Opened 19 years ago
Closed 19 years ago
#277 closed defect (wontfix)
CommonMiddleware URL rewriting discards POST data
Reported by: | Owned by: | Adrian Holovaty | |
---|---|---|---|
Component: | Core (Other) | Version: | |
Severity: | normal | Keywords: | |
Cc: | Triage Stage: | Unreviewed | |
Has patch: | no | Needs documentation: | no |
Needs tests: | no | Patch needs improvement: | no |
Easy pickings: | no | UI/UX: | no |
Description
The CommonMiddleware URL rewriting discards any POST data when it is triggered.
This code in django/middleware/common.py needs to be fixed to pass along any possible POST data with the redirect.
if new_url != old_url: # Redirect newurl = "%s://%s%s" % (os.environ.get('HTTPS') == 'on' and 'https' or 'http', new_url[0], new_url[1]) if request.GET: newurl += '?' + urlencode(request.GET) return httpwrappers.HttpResponseRedirect(newurl)
But I don't know how to fix it :(
Change History (5)
comment:1 by , 19 years ago
Resolution: | → wontfix |
---|---|
Status: | new → closed |
comment:2 by , 19 years ago
Resolution: | wontfix |
---|---|
Status: | closed → reopened |
I would suggest raising an exception or redirecting to 404 when this code gets called with POST data. I had a form submit that was triggering the url rewriting and it was painful tracking down exactly why my view code was receiving a GET instead of a POST. My url matching scheme allowed leaving off the trailing slash (I think "/test/update" looks nicer than "/test/update/"), so from the django code point of view, it was still a valid url submission. If the url rewriting middleware wasn't present, the POST would have been successful. Maybe settings.APPEND_SLASH should be disabled by default (at least for POSTs)? I doubt I'll be the only user who runs into this...
Or is "/test/update" just a completely invalid URL and I should have known this?
Also, doesn't apache's mod_rewrite have a way to do redirects that preserves POST data?

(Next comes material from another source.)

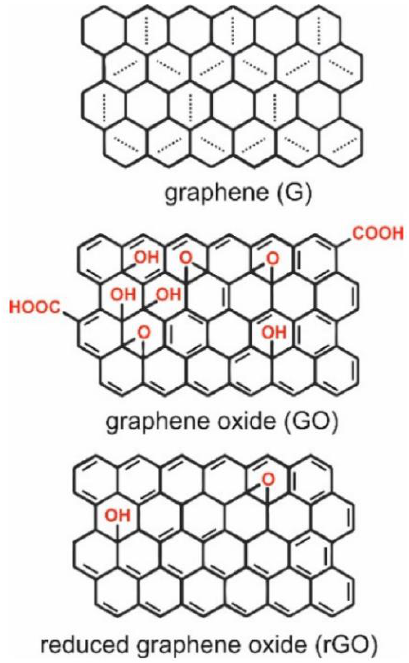
Figure 1. Structures of graphene (G), graphene oxide (GO), and reduced graphene oxide (rGO) (Reused with permission from Nanomaterials, MDPI [16]). Aromaticity in graphene is local, with two π -electrons located over every hexagon ring [17].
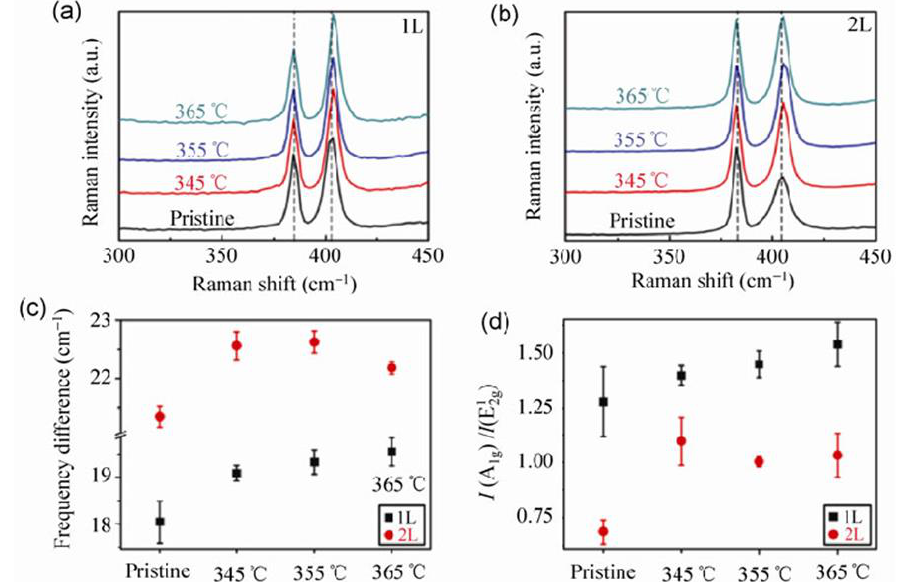
Figure 9. ( a , b ) Comparison of the Raman spectra of 1L and 2L MoS 2 heated in air at different temperatures. ( c , d ) The corresponding frequency differences (frequency of the A 1g mode minus frequency of the E 12g mode) and intensity ratios (A 1g mode to E 12g mode) for 1L (black) and 2L (red) MoS 2 . Increasing ratio of the intensities in ( d ) corresponds to decreasing ratio of the linewidths. Reprinted by permission from Springer Nature Customer Service Centre GmbH: Springer Nature, Nano Research [33] (2013).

comment:4 by , 19 years ago
milestone: | Version 1.0 |
---|
comment:5 by , 19 years ago
Resolution: | → wontfix |
---|---|
Status: | reopened → closed |
The answer is: "Don't POST to a redirect."
This isn't a Django problem; it's a problem with HTTP itself -- there's no way to pass POST data long with a redirect. Te solution is simply to make sure your forms submit to valid URLs.